*** MATERIAL PROVIDED ***
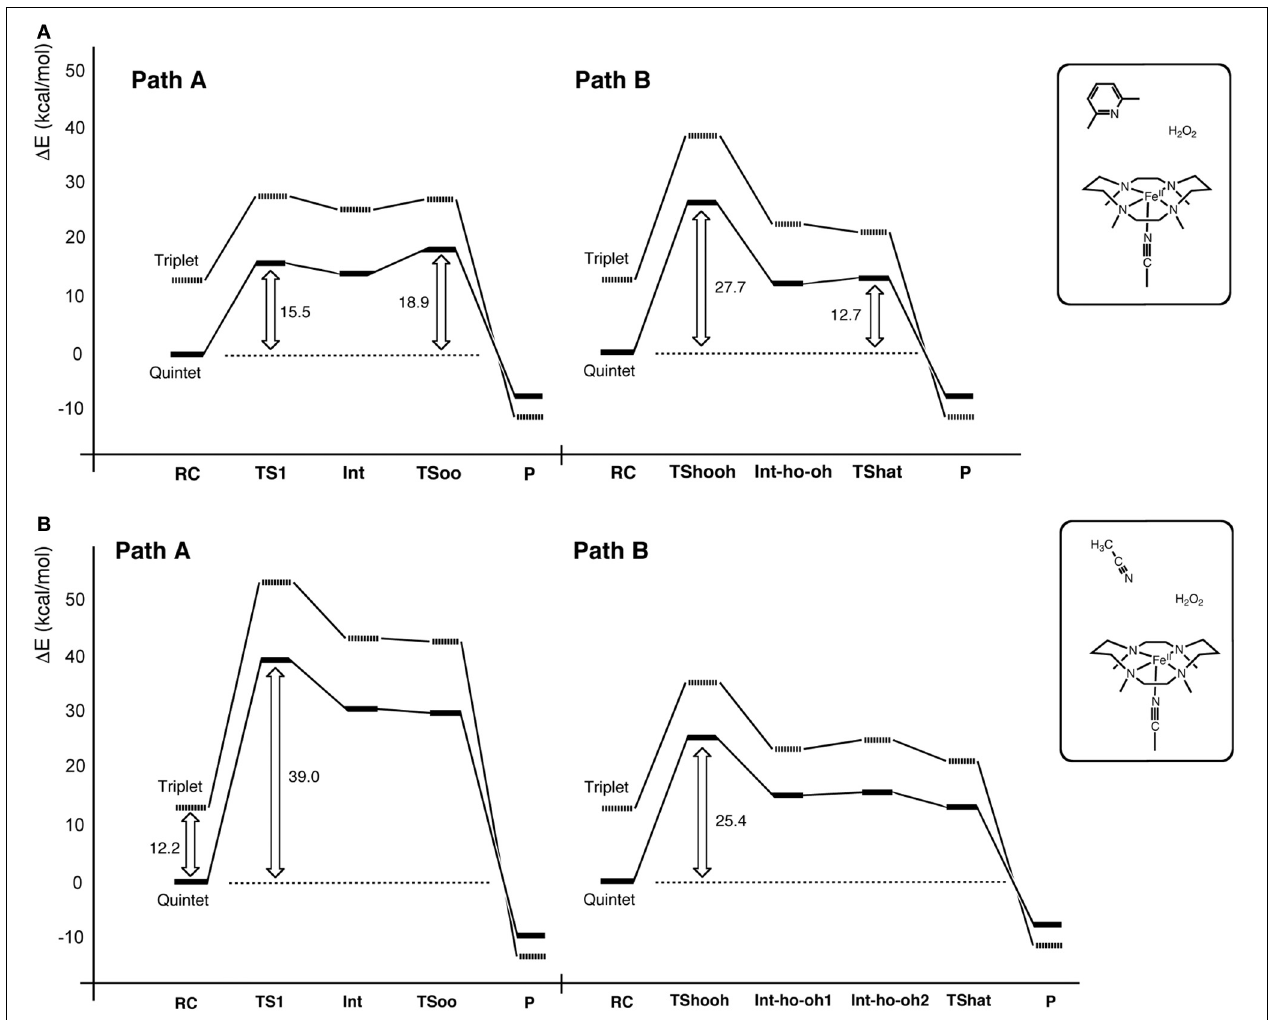
FIGURE 2 | Energy profiles for the reactions in Scheme 2C in the presence (A) and absence (B) of 2,6-lutidine. Adapted from Hirao et al. (2011) with permission from the American Chemical Society.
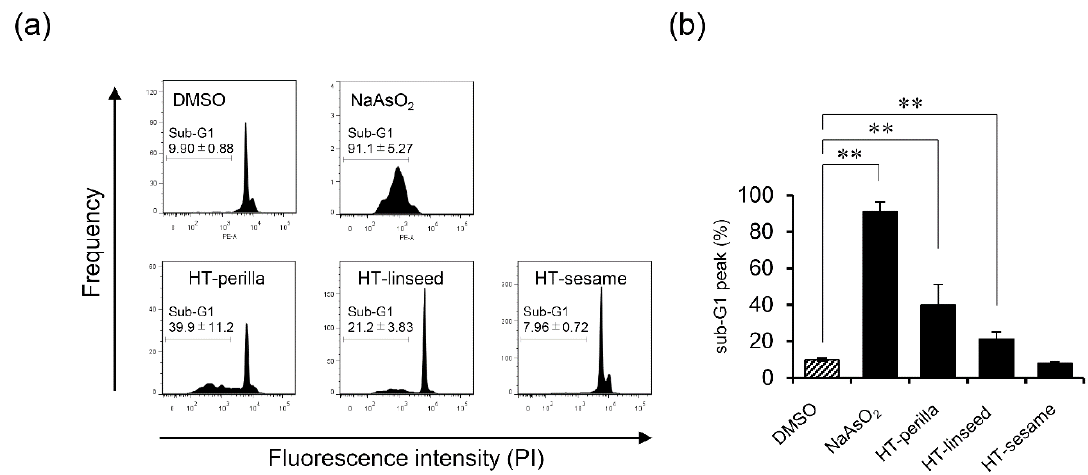
Figure 3. Heat-treated oils induced DNA fragmentation in SH-SY5Y cells. SH-SY5Y cells were incubated with heat-treated oils (3 d, 1 mg/mL) for 24 h. ( a ) After exposure to heat-treated oils, cells were fixed and stained with PI, and then the sub-G1 peak was examined by flow cytometry. NaAsO 2 (1 mM) was used as an apoptosis-inducing positive control reagent. Representative histograms from at least three experiments are shown. ( b ) Percentage of sub-G1 peak. One-way ANOVA with Dunnett’s test was used. ** p < 0.01 compared with control (DMSO). Results are expressed as mean ± SD (n = 3).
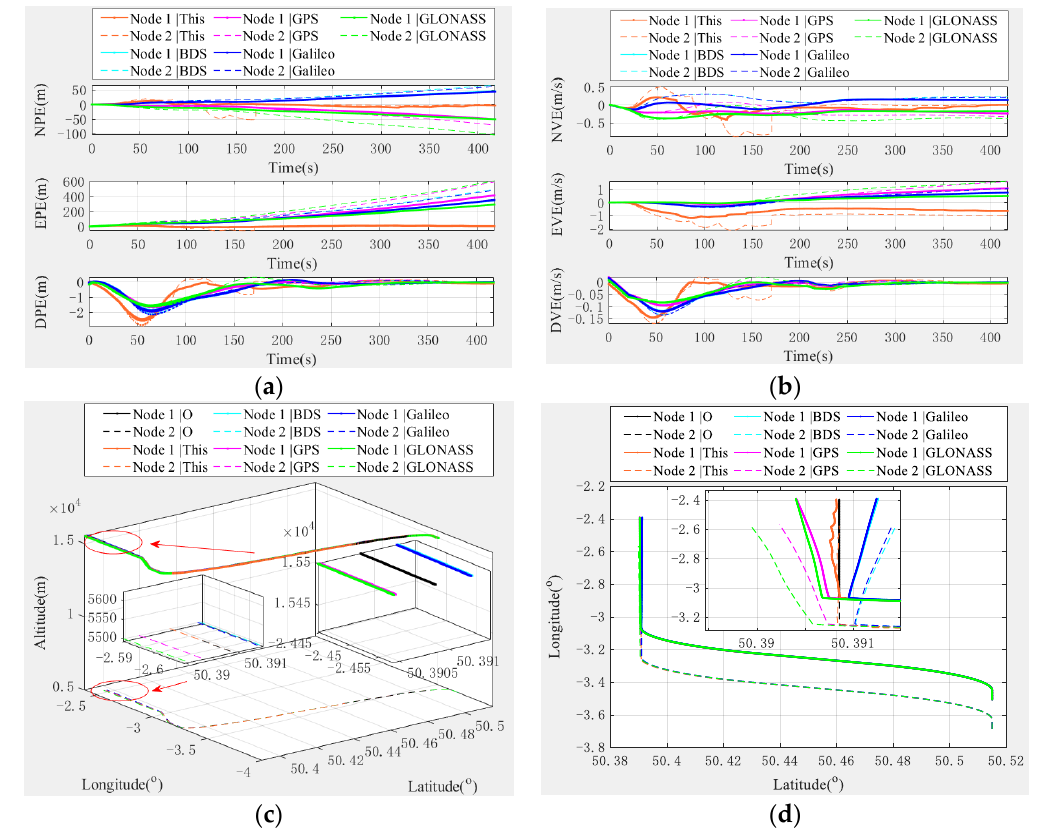
Figure 9. Comparison results with the four major GNSSs: GPS, GLONASS, Galileo, and BDS. ( a ) Position travel curve, ( b ) velocity error curve, ( c ) 3D trajectory error curve, and ( d ) 3D projection error curve.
*** End of MATERIAL PROVIDED ***
From the first line to the last, give the data again exactly, but without pictures.

» WRITTEN SOLUTION
FIGURE 2 | Energy profiles for the reactions in Scheme 2C in the presence (A) and absence (B) of 2,6-lutidine. Adapted from Hirao et al. (2011) with permission from the American Chemical Society.
Figure 3. Heat-treated oils induced DNA fragmentation in SH-SY5Y cells. SH-SY5Y cells were incubated with heat-treated oils (3 d, 1 mg/mL) for 24 h. ( a ) After exposure to heat-treated oils, cells were fixed and stained with PI, and then the sub-G1 peak was examined by flow cytometry. NaAsO 2 (1 mM) was used as an apoptosis-inducing positive control reagent. Representative histograms from at least three experiments are shown. ( b ) Percentage of sub-G1 peak. One-way ANOVA with Dunnett’s test was used. ** p < 0.01 compared with control (DMSO). Results are expressed as mean ± SD (n = 3).
Figure 9. Comparison results with the four major GNSSs: GPS, GLONASS, Galileo, and BDS. ( a ) Position travel curve, ( b ) velocity error curve, ( c ) 3D trajectory error curve, and ( d ) 3D projection error curve.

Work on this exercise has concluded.